> Supplied data
------------------------------------------------------------------------

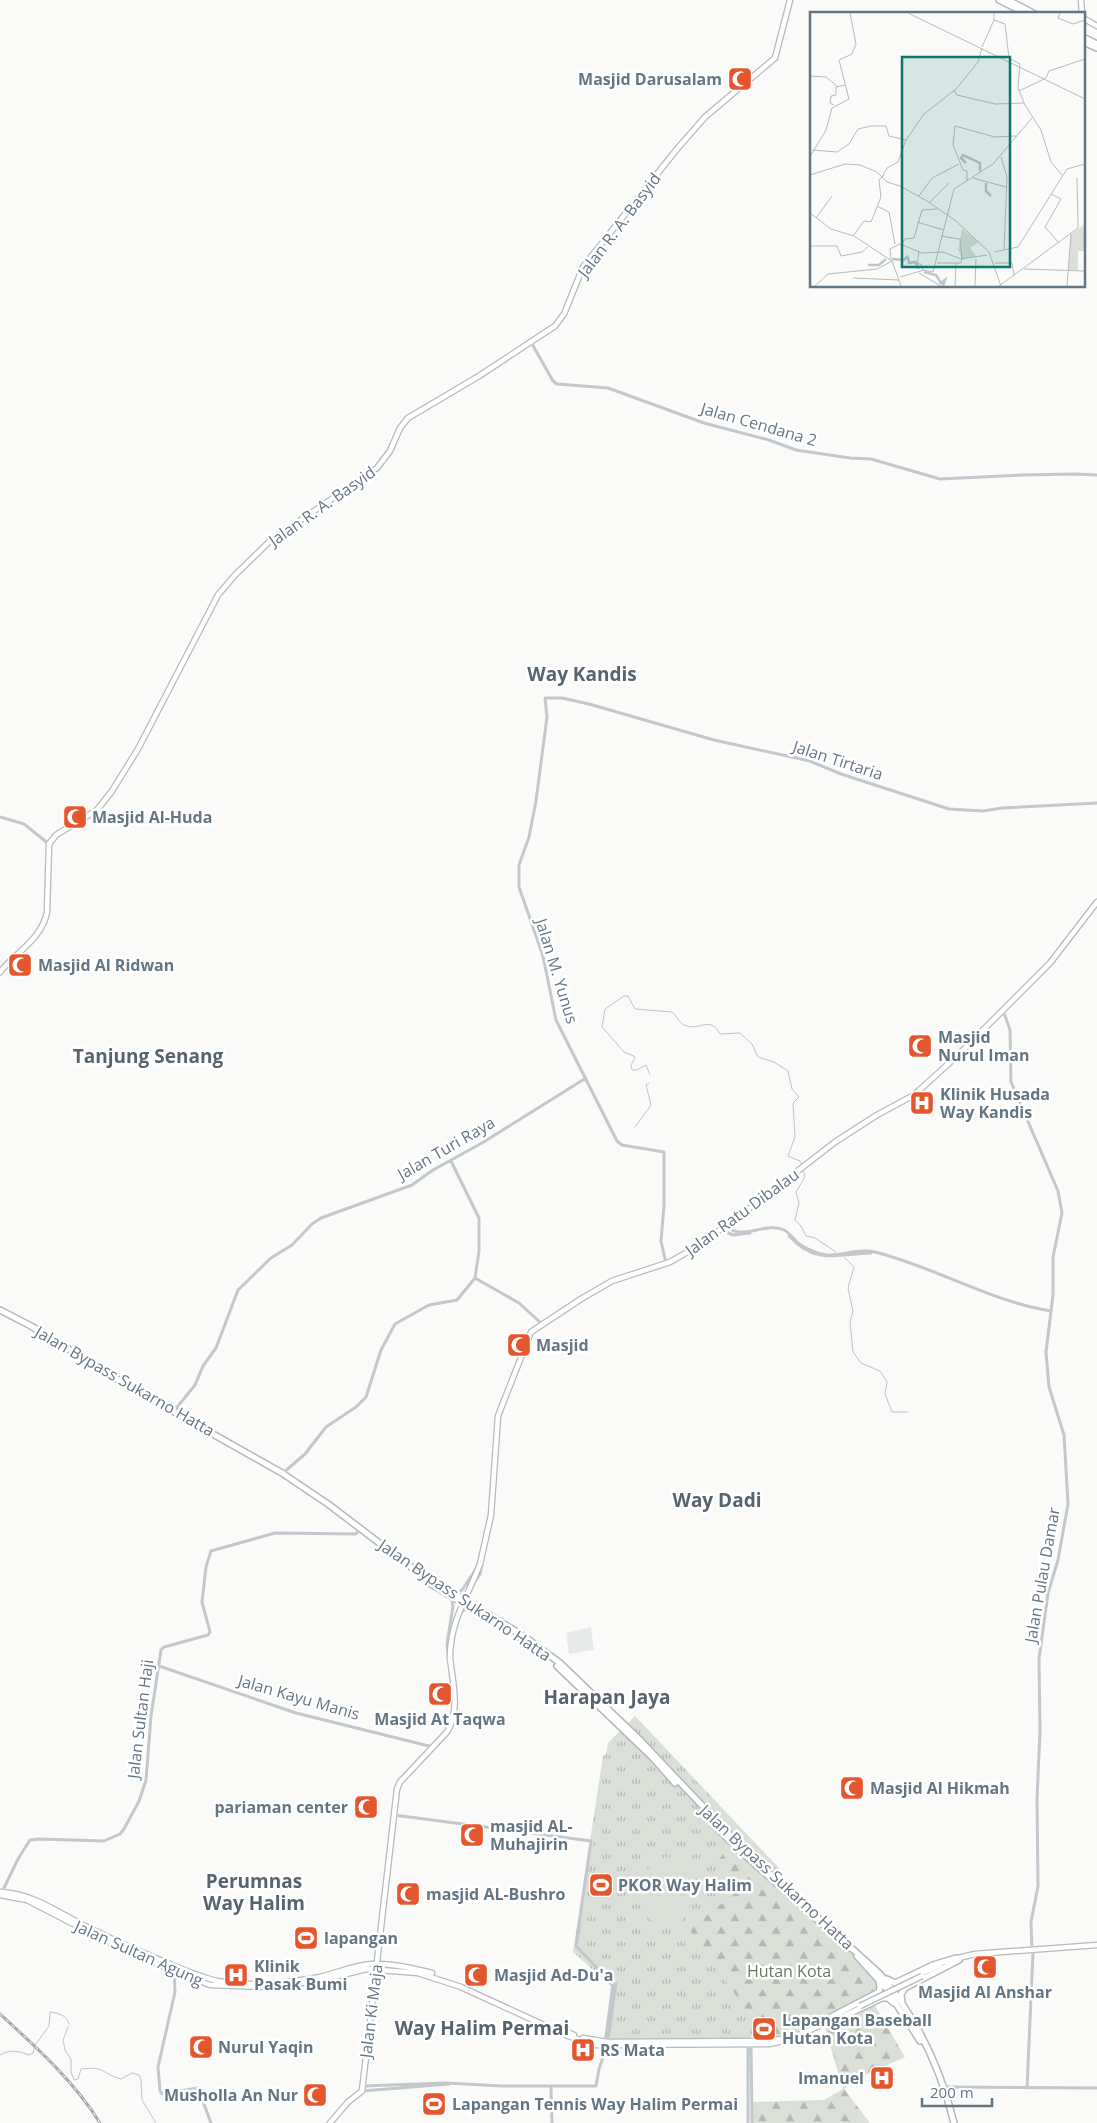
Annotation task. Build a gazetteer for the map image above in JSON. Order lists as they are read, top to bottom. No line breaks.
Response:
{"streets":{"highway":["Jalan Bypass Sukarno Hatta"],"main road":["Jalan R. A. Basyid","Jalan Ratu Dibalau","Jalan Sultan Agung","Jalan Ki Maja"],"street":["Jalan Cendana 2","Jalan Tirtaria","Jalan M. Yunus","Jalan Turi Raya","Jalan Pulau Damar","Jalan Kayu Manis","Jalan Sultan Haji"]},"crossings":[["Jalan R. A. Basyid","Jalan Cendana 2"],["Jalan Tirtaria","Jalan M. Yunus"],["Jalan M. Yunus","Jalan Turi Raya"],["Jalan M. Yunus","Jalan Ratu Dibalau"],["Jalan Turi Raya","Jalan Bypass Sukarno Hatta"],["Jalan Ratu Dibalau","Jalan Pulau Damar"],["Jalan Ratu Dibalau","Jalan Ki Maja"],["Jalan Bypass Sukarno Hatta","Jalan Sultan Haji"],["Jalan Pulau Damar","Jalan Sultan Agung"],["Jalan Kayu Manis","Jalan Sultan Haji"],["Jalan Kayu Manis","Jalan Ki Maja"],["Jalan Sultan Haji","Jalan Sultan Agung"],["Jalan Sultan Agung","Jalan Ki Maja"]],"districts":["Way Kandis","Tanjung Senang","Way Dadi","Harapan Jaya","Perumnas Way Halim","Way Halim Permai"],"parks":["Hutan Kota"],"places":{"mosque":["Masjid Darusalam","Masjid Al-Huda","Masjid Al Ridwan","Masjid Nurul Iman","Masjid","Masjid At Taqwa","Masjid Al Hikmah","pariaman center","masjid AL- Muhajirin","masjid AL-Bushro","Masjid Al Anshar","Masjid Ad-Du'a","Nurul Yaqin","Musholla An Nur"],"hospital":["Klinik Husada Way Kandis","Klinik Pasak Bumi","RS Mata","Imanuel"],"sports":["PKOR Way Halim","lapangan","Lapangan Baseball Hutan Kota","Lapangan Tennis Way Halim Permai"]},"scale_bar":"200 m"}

------------------------------------------------------------------------

If pictures appear in the data, do not print them; repeat the rest exactly.

> Your solution
Annotation task. Build a gazetteer for the map image above in JSON. Order lists as they are read, top to bottom. No line breaks.
Response:
{"streets":{"highway":["Jalan Bypass Sukarno Hatta"],"main road":["Jalan R. A. Basyid","Jalan Ratu Dibalau","Jalan Sultan Agung","Jalan Ki Maja"],"street":["Jalan Cendana 2","Jalan Tirtaria","Jalan M. Yunus","Jalan Turi Raya","Jalan Pulau Damar","Jalan Kayu Manis","Jalan Sultan Haji"]},"crossings":[["Jalan R. A. Basyid","Jalan Cendana 2"],["Jalan Tirtaria","Jalan M. Yunus"],["Jalan M. Yunus","Jalan Turi Raya"],["Jalan M. Yunus","Jalan Ratu Dibalau"],["Jalan Turi Raya","Jalan Bypass Sukarno Hatta"],["Jalan Ratu Dibalau","Jalan Pulau Damar"],["Jalan Ratu Dibalau","Jalan Ki Maja"],["Jalan Bypass Sukarno Hatta","Jalan Sultan Haji"],["Jalan Pulau Damar","Jalan Sultan Agung"],["Jalan Kayu Manis","Jalan Sultan Haji"],["Jalan Kayu Manis","Jalan Ki Maja"],["Jalan Sultan Haji","Jalan Sultan Agung"],["Jalan Sultan Agung","Jalan Ki Maja"]],"districts":["Way Kandis","Tanjung Senang","Way Dadi","Harapan Jaya","Perumnas Way Halim","Way Halim Permai"],"parks":["Hutan Kota"],"places":{"mosque":["Masjid Darusalam","Masjid Al-Huda","Masjid Al Ridwan","Masjid Nurul Iman","Masjid","Masjid At Taqwa","Masjid Al Hikmah","pariaman center","masjid AL- Muhajirin","masjid AL-Bushro","Masjid Al Anshar","Masjid Ad-Du'a","Nurul Yaqin","Musholla An Nur"],"hospital":["Klinik Husada Way Kandis","Klinik Pasak Bumi","RS Mata","Imanuel"],"sports":["PKOR Way Halim","lapangan","Lapangan Baseball Hutan Kota","Lapangan Tennis Way Halim Permai"]},"scale_bar":"200 m"}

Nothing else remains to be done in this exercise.